Sorensen back in PGA Championship

Champlin Park grad hopes to contend at Oak Hill

The check was made out for $34,000, and it doubled that of any Jeff Sorensen had ever received for his play on a golf course.

That was cool, no doubt.

Jeff Sorensen watches his tee shot during the PGA Professional National Championship last month at Sunriver Resort in Oregon. Sorensen finished third, qualifying for his second PGA Championship. (Photo’s courtesy of the PGA of America)

Jeff Sorensen watches his tee shot during the PGA Professional National Championship last month at Sunriver Resort in Oregon. Sorensen finished third, qualifying for his second PGA Championship. (Photo’s courtesy of the PGA of America)
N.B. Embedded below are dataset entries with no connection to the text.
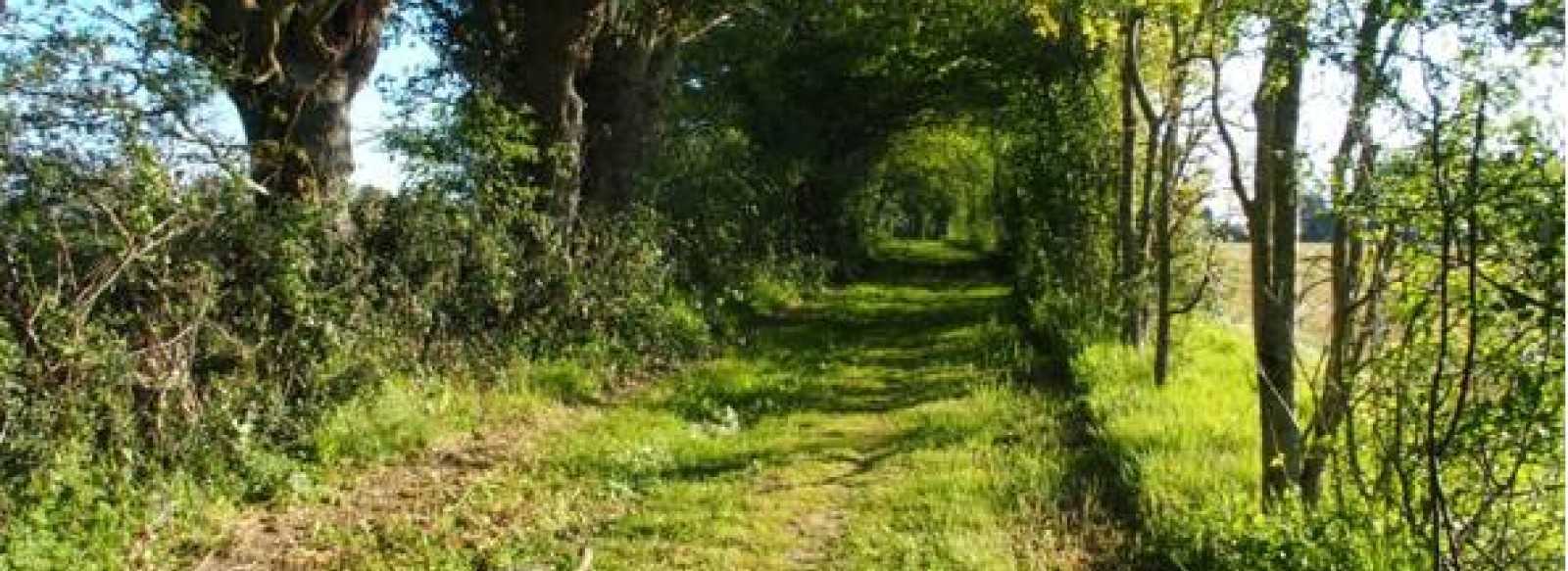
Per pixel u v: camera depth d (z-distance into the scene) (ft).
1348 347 23.93
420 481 32.63
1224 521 25.53
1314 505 24.45
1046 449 37.04
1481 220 18.34
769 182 103.86
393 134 45.32
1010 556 26.43
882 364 58.49
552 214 57.67
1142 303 51.96
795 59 109.50
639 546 27.76
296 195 39.58
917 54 105.40
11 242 27.07
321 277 38.11
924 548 27.27
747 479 34.32
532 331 51.39
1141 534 27.86
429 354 44.39
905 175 187.32
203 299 31.30
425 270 45.21
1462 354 19.83
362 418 35.37
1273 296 26.03
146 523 26.61
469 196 49.06
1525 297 17.67
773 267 93.66
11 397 25.62
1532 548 19.11
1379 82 20.40
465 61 60.59
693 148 94.17
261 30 37.88
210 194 32.65
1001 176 119.75
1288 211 25.75
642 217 67.05
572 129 59.16
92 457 27.55
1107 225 60.90
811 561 26.96
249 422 31.83
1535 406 17.95
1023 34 81.82
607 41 66.59
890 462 36.19
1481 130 17.98
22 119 28.07
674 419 43.14
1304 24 22.63
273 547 26.61
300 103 39.58
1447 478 20.43
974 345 63.93
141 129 30.30
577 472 34.42
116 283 29.60
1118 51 59.72
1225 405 40.47
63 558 23.68
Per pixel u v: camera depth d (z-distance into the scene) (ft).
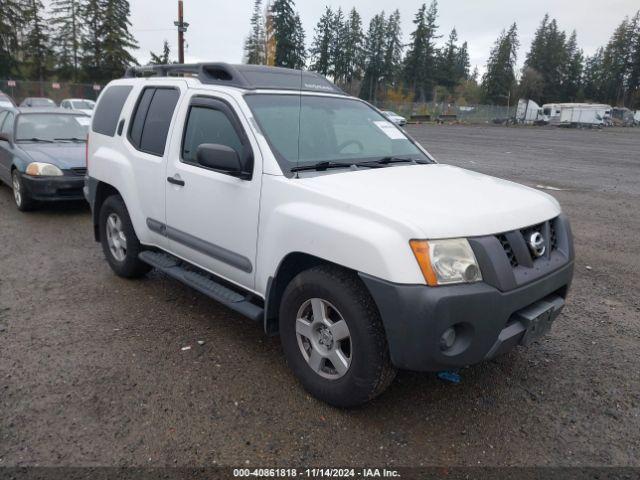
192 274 14.26
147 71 17.43
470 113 220.84
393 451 9.48
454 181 11.96
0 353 12.58
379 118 15.33
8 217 26.30
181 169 13.78
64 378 11.54
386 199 10.02
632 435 10.14
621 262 21.29
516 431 10.16
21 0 204.64
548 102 339.77
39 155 26.53
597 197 36.19
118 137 16.89
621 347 13.76
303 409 10.63
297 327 10.99
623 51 338.75
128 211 16.46
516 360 12.92
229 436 9.76
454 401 11.09
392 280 8.89
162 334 13.80
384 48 307.58
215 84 13.87
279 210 10.96
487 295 9.08
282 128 12.44
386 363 9.65
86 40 202.49
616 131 174.09
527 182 42.70
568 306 16.52
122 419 10.16
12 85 141.49
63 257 20.18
But by earning that payday with a third place finish in the PGA Professional National Championship last month at Sunny River Resort in Oregon, he’ll now have a chance to play for part of the $8 million up for grabs next week at the PGA Championship.

Sorensen is in the field for a second time, and he’ll be teeing it up at Oak Hill in Rochester, N.Y. sometime Thursday, Aug. 8 with a little more know-how in the bag.

“I expect pretty much everything will be easier this time around,” said Sorensen, who graduated from Champlin Park High School and now takes up residence in Blaine while working as an instructor at the Minneapolis Golf Academy housed at Columbia Golf Course.

“I know I will be more comfortable this time,” he continued, “and I think I have a better approach as far as finding a way to be in contention. It will be a little easier mentally as well, having gone through it before.”

In other words, if Tiger Woods or Phil Mickelson passes by, so be it.

They are, after all, on the other team.

Sorensen admitted any star-struck emotions he might have experienced passed pretty quickly when he made his PGA Championship debut at the Atlanta Athletic Club in 2011.

The golf course ate him up though, as he missed the cut following rounds of 75 and then 83.

He qualified for that tournament after placing eighth in the 2011 PGA Progressional National Championship.

This year, after placing third in the same tournament, he has seen the type of improvements in his game that could lead to a surprise surge at Oak Hill next week.

“My game has taken another step up,” Sorensen said. “I am hitting my driver really well. I have usually drove the ball well, but I just have a little bit different mindset with my game, and that club has really been working for me, and I am making some putts. That makes it easy to be a little more confident, which I am.”

Confidence will be a must, especially after the set-ups the players experienced in both the U.S. Open and The Open Championship earlier his summer.

Merion Golf Club hosted the U.S. Open over Father’s Day weekend, and needed hay bail trucks to come in and help clear the rough out after the tournament.

The rough at Murifield during The Open Championship was slightly more forgiving, though the greens rivaled a sidewalk in terms of slickness.

“I watched parts of both tournaments on television, and yeah, they both looked really hard,” Sorensen said. “It will be interesting to see how they set up Oak Hill. I have heard it is an extremely difficult golf course to begin with. It is probably not as hard as Merion, but it is one of the best courses in the country, so it should be interesting. The PGA sometimes is a little bit less harsh. I’ll know more when I get out there.”

Sorensen was scheduled to depart for New York Sunday, Aug. 4. He’ll get in practice rounds at Oak Hill Monday, Tuesday and Wednesday. The tournament begins Thursday.

“And hopefully I am not coming home until later the next Sunday,” Sorensen said. “I’d like to go out and make the cut to start with, but also to be in contention. My game is in a good place. I guess I’ll find out how good [next] week.”